According to LCAA chair Lucille Whipper, the effort is all-volunteer so that every dime

raised by the group goes directly to assisting people in need.  “We stay in close touch with

the groups we are helping so we can see exactly what the resources from the Low Country

are doing in Africa,” she said.  The group’s primary source of income is an annual jazz

event at Charleston’s Gaillard Auditorium, which normally draws more than 500 people.

 

According to some historians, nearly forty percent of African American in the United

States can trace their roots to Africa by way of South Carolina.  Dr.
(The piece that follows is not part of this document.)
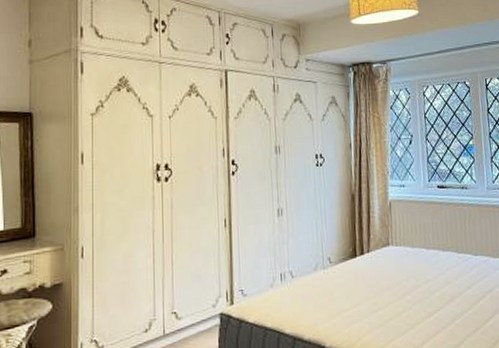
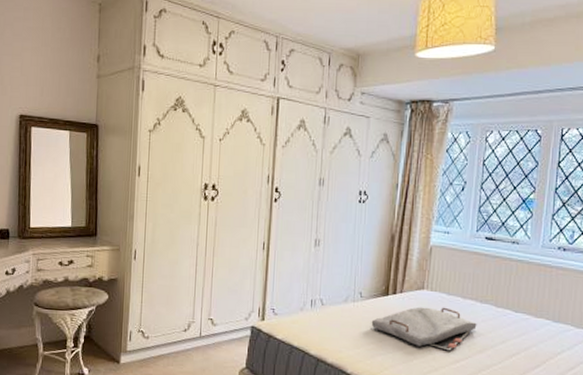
serving tray: none [343,260,443,306] -> present [371,307,477,351]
Whipper believes

LCAA offers the state an opportunity to affirm those ties, and better educate the

people of our state about their history and the current challenges faced by those living

on the African continent.

 

In 1994, the Palmetto Project’s PeaceWorks initiative delivered more $1 million in medical equipment and supplies from South Carolina to the besieged city of Sarajevo in the former Yugoslavia.   This internationally recognized effort enabled the city’s hospital to stay open for the winter, and its water system to keep from freezing.

 

The OMEGA Project has become an important asset to community leaders wrestling with local problems in which race and culture seem to be factors. Representatives from more than twenty-eight counties have participated in this unique program, which offers intensive training to those communities looking to improve the quality of public dialogue and personal trust among citizens of diverse racial and cultural backgrounds. The cornerstone of the program is an ever-expanding number of “study circles” of up to twelve citizens who meet in eight two-hour sessions to examine critical issues in their communities.

Thanks to the Charles Stewart Mott Foundation and matching funds from the state legislature, the Palmetto Project is now able to make this unique program available to every community in South Carolina.More than 500 civic leaders from 35 counties have participated in these trainings. More importantly, they have implemented the lessons they learned by leading civic dialogues and cross-cultural events at schools, churches and synagogues, and incorporating our approach in their businesses and local governments.